→ 練習問題
(A) 本文の内容を3文で要約してください。
(B) 本文で筆者が送られた資料、または読んでいる百科事典や解説記事の名称を、本文中の欧文表記ですべて挙げてください。

→ 本文
········

2019-01-23 11:24:09 | 絵画と哲学

 

 朝日記190123 アメリカ独立宣言とフランス人権宣言のコピーを送ってくださった敬愛する先輩KY氏への手紙と今日の絵

おやようございます。 徒然ことを二つを書きました;

徒然こと1 アメリカ独立宣言とフランス人権宣言からの連想を書く

徒然こと2 集合体責任 Collective Responsibilityということ

今日の絵は二つ (婦人1)と(婦人2)です。

(婦人1)

 

 

 

 徒然こと1 アメリカ独立宣言とフランス人権宣言からの連想を書く

東京は、あたたかい日差しの日ですね。一月も足早に過ぎていきます。

 Kさん、貴重な資料をお送りくださり、まずお礼をもうしあげます。

1.The Declaration of Independence

2.Déclaration des Droits de L’homme et du Citoyen.

 

ふたつとも、まだぼーっと眺めている状態ですが、

1.     はさすがに、徐々に目に入ってきて 字を追ってみました。

 “Endowed by their Creator with certain unalienable Rights.”

“Governments are instituted among Men,deriving their Powers from the Consent of the Governed,….”

 とすすんで、”unalienable Rights”と“(be) instituted”のところに目が留まり、これらの語がいまもって新鮮な響きに感じました。

 人間個人がもつ固有の権利ですかね。日米同盟での日本のもつ固有性についてもふと脳裏をよぎりました。

 “instituted” これも現代人にとって、Institution and Agencyの概念へと連想させ、この語自体が、あゝあの時代も使っていたんだと、あらためて思いをいたします。

 このことばが、「制度化」という訳でしょうが、日本では政府占有としての狭い語意に留まり、まだあまり消化されていないかなあという思いが走りました。

2.は、英語風に字をおっていくと、それなりにということですが、しばらく仏和辞典と仲良くすることかなあとおもいました。

PCのWORDで仏語のフォントを搭載していないことが、メンタルなバリアが高かくなっています。

de L’homme et du Citoyenで人(個人)と市民として併記しているところに興味を感じます。

 個人と社会との関係で、まず個人という啓蒙精神が前面にでているということでしょうか。

 

徒然こと2 集合体責任 Collective Responsibilityということ

いま、ネットで、スタンフォード哲学百科Stanford Encyclopedia of Philosophyというのに入っています。

ここで、ふたつの解説記事にどっぷり付き合ってしまっています。 

ひとつは、John Stuart Millで、もうひとつは、Collective Responsibilityの二つです。

それぞれがA4で50ページの構成ですので、最初は要約くらいにして先に進もうか思っていましたが、足をとられました。

目下は、後者の方に、作業の重心の覚悟をきめて、直訳書き下ろしにいったん取り組んでいます。

········

→ 提供データ
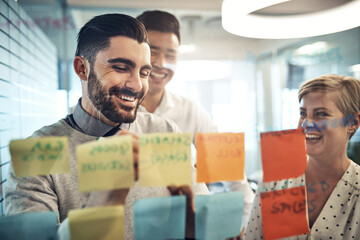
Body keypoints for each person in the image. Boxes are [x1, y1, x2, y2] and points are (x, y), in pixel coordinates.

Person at [4, 13, 209, 239]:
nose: (137, 85)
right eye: (121, 67)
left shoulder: (165, 132)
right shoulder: (37, 151)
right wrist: (102, 203)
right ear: (82, 68)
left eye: (144, 72)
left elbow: (203, 224)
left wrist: (195, 225)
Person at [136, 10, 255, 228]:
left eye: (170, 55)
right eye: (152, 52)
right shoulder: (115, 111)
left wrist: (245, 225)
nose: (161, 63)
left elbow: (232, 176)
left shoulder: (192, 111)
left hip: (180, 228)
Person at [244, 74, 360, 239]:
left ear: (352, 123)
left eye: (320, 114)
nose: (306, 123)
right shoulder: (276, 180)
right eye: (303, 113)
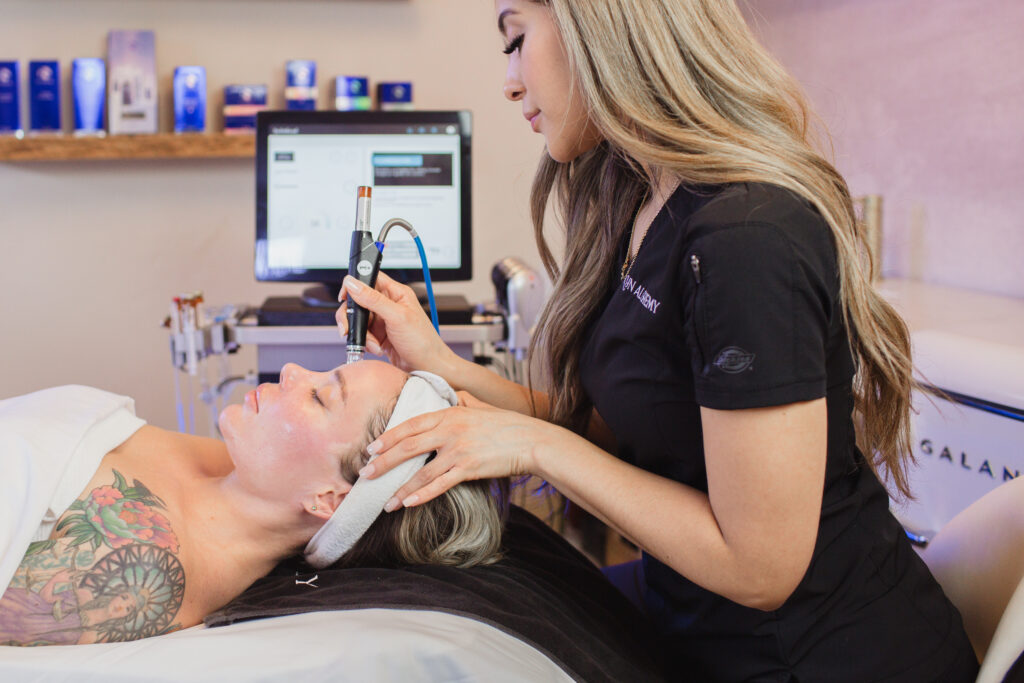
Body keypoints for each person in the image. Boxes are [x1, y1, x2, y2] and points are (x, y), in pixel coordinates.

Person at [336, 1, 979, 680]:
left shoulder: (745, 238)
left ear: (603, 23)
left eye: (516, 40)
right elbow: (623, 438)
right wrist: (436, 359)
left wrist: (533, 445)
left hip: (815, 654)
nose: (510, 81)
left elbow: (760, 567)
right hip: (691, 616)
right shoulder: (648, 198)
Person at [0, 361, 504, 647]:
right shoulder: (223, 470)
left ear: (327, 499)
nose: (291, 371)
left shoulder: (143, 562)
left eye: (321, 397)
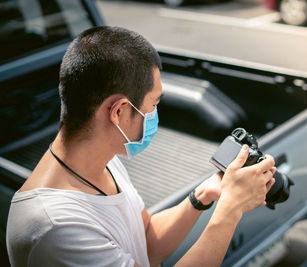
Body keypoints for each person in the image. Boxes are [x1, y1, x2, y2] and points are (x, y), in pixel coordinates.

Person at [6, 26, 276, 267]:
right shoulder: (57, 227)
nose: (155, 114)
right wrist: (229, 212)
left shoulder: (103, 160)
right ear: (119, 111)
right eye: (154, 104)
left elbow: (146, 240)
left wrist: (202, 196)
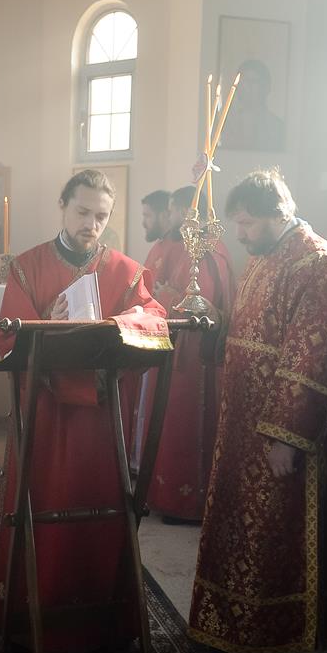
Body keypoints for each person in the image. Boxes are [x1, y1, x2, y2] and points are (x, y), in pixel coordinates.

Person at [0, 169, 168, 653]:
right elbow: (7, 339)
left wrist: (118, 323)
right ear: (62, 206)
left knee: (101, 509)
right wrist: (43, 326)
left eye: (101, 216)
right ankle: (31, 622)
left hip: (102, 420)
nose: (91, 225)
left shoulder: (126, 270)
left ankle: (101, 621)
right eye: (82, 212)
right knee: (40, 506)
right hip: (45, 416)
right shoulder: (28, 266)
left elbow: (155, 318)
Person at [187, 169, 327, 653]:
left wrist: (287, 436)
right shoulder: (265, 256)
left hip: (279, 435)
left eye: (246, 223)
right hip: (242, 428)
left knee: (271, 533)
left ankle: (268, 639)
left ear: (279, 213)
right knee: (237, 530)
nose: (239, 234)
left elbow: (310, 359)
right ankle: (229, 628)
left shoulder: (320, 265)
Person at [135, 185, 232, 523]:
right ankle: (165, 496)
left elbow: (200, 304)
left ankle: (186, 503)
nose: (173, 217)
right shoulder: (191, 247)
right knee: (169, 424)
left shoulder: (206, 250)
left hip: (194, 356)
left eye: (177, 211)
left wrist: (165, 295)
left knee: (185, 426)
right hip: (178, 347)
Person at [219, 59, 286, 152]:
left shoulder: (277, 127)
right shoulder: (223, 123)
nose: (249, 86)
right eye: (245, 81)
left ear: (266, 87)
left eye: (255, 81)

········

→ 各問の解答
(A) 筆者は、先輩からアメリカ独立宣言とフランス人権宣言の資料を送られたことに礼を述べ、独立宣言では"unalienable Rights"と"instituted"という語がいまも新鮮に感じられたと書いている。フランス人権宣言については、しばらく仏和辞典が必要だとしつつ、人(個人)と市民が併記されている点に興味を示している。さらに、スタンフォード哲学百科でJohn Stuart MillとCollective Responsibilityの解説記事に取り組んでおり、現在は後者の直訳に作業の重心を置いている。

(B)
- The Declaration of Independence
- Déclaration des Droits de L’homme et du Citoyen
- Stanford Encyclopedia of Philosophy
- John Stuart Mill
- Collective Responsibility